Being civilized meant that people were organized and controlled by states where one with
power can use their authority to compel obedience among its people. Moreover,
according to Strayer, the change from equality to inequality among people is what set
apart civilizations from earlier Paleolithic and Neolithic societies. In civilizations, people
were heavily divided by economic function, skill, wealth and status.
5.) The biggest differences between Mesopotamia and Egyptian civilizations are in their
environments and cities. Mesopotamia’s environment was open and thus vulnerable to
attacks and it was unpredictable and often-violent. On the other hand, Egypt’s
environment was predictable, more stable, and was surrounded by mountains, deserts,
and seas which Egypt “free security” (Strayer 80). Furthermore, the Mesopotamia
peoples exploited their environment greatly. Multiple cases of deforestation, soil erosion
and increasing salinization occurred that lead to a decrease in crop yields. Mesopotamia’s
exploitation of its environment eventually lead to the civilization weakening and then
being overrun by foreigners. In contrast, Egypt created a more stable agriculture system
using the natural flow of the Nile and so, avoiding the problems the Mesopotamia
civilization had. Another significant difference between these two civilizations are their
cities and states. The Mesopotamia civilization was separated into independent city-states
where each one was ruled by a King. On the other hand, the Egyptian civilization merged
several earlier states into a unified territory where its main focus was on a pharaoh. In the
Egyptian civilization, cities were far less important than how they were in the
Mesopotamia civilization. These civilizations also share some similarities. The
Mesopotamia and Egyptian civilizations have interacted and traded with each other and
other nearby civilizations. Moreover, both civilizations have influenced other nearby
civilizations with their culture and innovations. At the same time both civilizations have
also been influenced by other nearby civilizations’ culture and inventions as well.

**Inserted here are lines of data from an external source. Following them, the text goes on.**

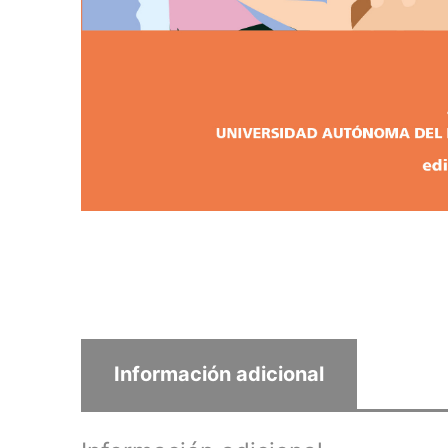
Información adicional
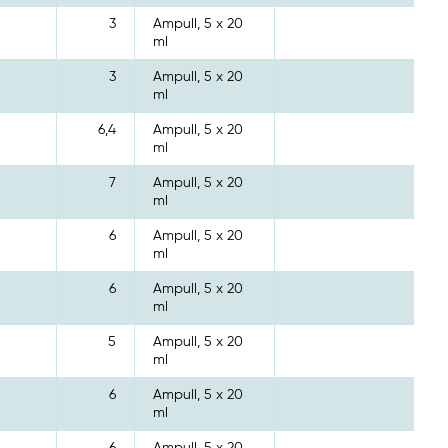
3
Ampull, 5 x 20
ml
3
Ampull, 5 x 20
ml
6,4
Ampull, 5 x 20
ml
7
Ampull, 5 x 20
ml
6
Ampull, 5 x 20
ml
6
Ampull, 5 x 20
ml
5
Ampull, 5 x 20
ml
6
Ampull, 5 x 20
ml
6
Ampull, 5 x 20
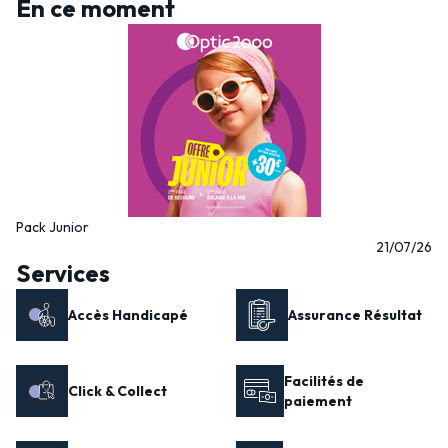
En ce moment
Pack Junior
21/07/26
Services
Accès Handicapé
Assurance Résultat
Facilités de
Click & Collect
paiement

6.) I define progress to be the act of moving forward or being in a better state than you were
before. In comparison to earlier Paleolithic and Neolithic societies, civilizations
represented progress in increasing urbanization, complex government systems, and
innovations. As people began to permanently settle, they began to build cities as well
where everything was under control by a state that provided coordination and regulation.
Moreover, under this state, state authorities had the ability to use force to compel
obedience and so gave a legitimate right to use violence and caused violence to decline.
This legitimate right to use violence from states is what separated states in civilizations
from chiefdoms from Paleolithic and Neolithic societies where violence and disobedience
was more prevalent. With civilization came many new innovations such as writing. For
example, in Mesopotamia writing was used to record who paid taxes, who owed to the
temple, worker’s earnings, complex calendars, allow laws to be seen physical, and gave
rise to literature and philosophy in a range of topics.